═══ Passage provided
SIUe - Computational Statistics (STAT 575) - Problem Set 1

Problem 1

Write your own code and find solution to the equation \(x^3 + x - 4 = 0\) using Newton’s method and the secant method. Compare the number of iterations needed for different starting values for the two methods.

Solution: Newton’s method

If we have some function \(f : \mathbb{R} \mapsto \mathbb{R}\) and we wish to find a root of \(f\), i.e., an \(x\) such that \(f(x) = 0\), we may use Newton’s method.

We take an initial guess of the root as \(x_0\) and try to refine it with a linear approximation of \(f\) given by \[ L(f | x_0) = \lambda x.f(x_0) + f'(x_0)(x-x_0). \]

Now, we may approximate a root of \(f\) with a root of \(L(f|x_0)\), \[ L(f|x_0)(x) = 0, \] which may be rewritten as \[ f(x_0) + f'(x_0)(x-x_0) = 0. \] Solving for a root \(x\) of \(L(f|x_0)\) we get the result \[ x = x_0 - \frac{f(x_0)}{f'(x_0)}. \]

Hoping that \(x\) results in a better approximation of the root of \(f\) than \(x_0\), we approximate \(f\) with \(L(f|x)\) and repeat the process.
══════
═══ Data to examine
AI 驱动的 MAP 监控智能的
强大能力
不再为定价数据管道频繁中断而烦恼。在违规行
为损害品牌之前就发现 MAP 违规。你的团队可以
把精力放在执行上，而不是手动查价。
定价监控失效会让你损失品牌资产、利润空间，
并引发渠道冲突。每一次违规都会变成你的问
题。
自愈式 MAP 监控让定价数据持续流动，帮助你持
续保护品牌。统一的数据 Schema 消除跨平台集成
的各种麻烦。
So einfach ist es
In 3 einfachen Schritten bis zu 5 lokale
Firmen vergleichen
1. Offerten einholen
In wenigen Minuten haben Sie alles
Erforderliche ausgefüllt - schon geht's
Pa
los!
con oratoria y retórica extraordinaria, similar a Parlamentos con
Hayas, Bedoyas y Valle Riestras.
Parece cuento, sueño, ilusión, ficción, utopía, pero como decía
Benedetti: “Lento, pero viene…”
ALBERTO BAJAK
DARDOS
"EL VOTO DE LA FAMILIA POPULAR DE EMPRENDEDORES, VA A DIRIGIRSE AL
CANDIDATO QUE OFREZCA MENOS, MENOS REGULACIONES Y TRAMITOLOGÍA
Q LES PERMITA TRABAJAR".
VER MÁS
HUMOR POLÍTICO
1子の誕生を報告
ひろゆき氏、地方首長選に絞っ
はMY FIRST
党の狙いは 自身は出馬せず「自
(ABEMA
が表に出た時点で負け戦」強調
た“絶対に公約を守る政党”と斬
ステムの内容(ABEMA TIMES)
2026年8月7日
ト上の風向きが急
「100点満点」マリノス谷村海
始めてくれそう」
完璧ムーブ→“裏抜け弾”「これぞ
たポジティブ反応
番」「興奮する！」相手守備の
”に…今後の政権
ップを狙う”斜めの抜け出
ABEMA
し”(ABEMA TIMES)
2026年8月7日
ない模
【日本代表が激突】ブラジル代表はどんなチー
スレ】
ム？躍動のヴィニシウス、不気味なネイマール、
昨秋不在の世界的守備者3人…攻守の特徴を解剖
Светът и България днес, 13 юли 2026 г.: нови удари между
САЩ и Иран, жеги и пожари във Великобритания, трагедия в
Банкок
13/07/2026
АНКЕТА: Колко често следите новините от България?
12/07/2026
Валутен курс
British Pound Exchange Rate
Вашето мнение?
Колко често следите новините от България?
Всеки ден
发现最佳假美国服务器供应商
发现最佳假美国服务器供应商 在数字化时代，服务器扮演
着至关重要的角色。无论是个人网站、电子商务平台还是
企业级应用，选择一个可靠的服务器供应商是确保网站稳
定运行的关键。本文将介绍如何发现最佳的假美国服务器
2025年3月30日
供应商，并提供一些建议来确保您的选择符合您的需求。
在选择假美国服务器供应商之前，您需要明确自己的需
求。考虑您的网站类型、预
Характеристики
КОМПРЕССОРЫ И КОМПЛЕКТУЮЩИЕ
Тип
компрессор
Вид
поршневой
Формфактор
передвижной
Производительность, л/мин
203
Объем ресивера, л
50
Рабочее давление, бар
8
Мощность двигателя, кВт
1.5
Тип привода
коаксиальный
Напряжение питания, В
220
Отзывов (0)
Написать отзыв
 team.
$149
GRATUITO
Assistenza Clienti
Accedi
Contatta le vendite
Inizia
══════
:: Set of tasks ::
**A.** In the statistics problem set on Newton's method, which equation is to be solved with both Newton's method and the secant method?
**B.** Pick up the statistics problem set on Newton's method after its last sentence and write the next part.
You can do everything here without the items.

:: Answer section ::
**A.** \(x^3 + x - 4 = 0\)

**B.**
Generalizing this result, we obtain the iterative procedure \[ x_{i+1} = x_i - \frac{f(x_i)}{f'(x_i)}. \] We continue this process until we obtain some stopping condition, e.g., \(|x_{i+1} - x_i| < \epsilon\).

Letting \(f(x) = x^3 + x - 4\) and \(f'(x) = 3x^2 + 1\) and substituting into the above result, we get the result \[ x_{i+1} = x_i - \frac{x_i^3+x_i-4}{3x_i^2+1}. \]

We implement a general procedure for Newton’s method:

newton_method <- function(f,dfdx,x0,eps,debug=T)
{
  n <- 0
  repeat
  {
    x1 <- x0 - f(x0) / dfdx(x0)
    n <- n + 1
   
    if (debug==T) { cat("iteration=",n," x=",x1,"\n") }
    if(abs(x1 - x0) < eps)
    {
      break
    }
    x0 <- x1
  }
  
  list(root=x0,iter=n)
}

We take an initial guess of \(x_0 = 1\) and \(\epsilon = 1 \times 10^{-6}\) and run the following R code to solve for a root of \(f\) using Newton’s method:

f <- function(x) { x^3 + x - 4 }
dfdx <- function(x) { 3*x^2 + 1 }
eps <- 1e-6
x0 <- 1
result <- newton_method(f,dfdx,x0,eps)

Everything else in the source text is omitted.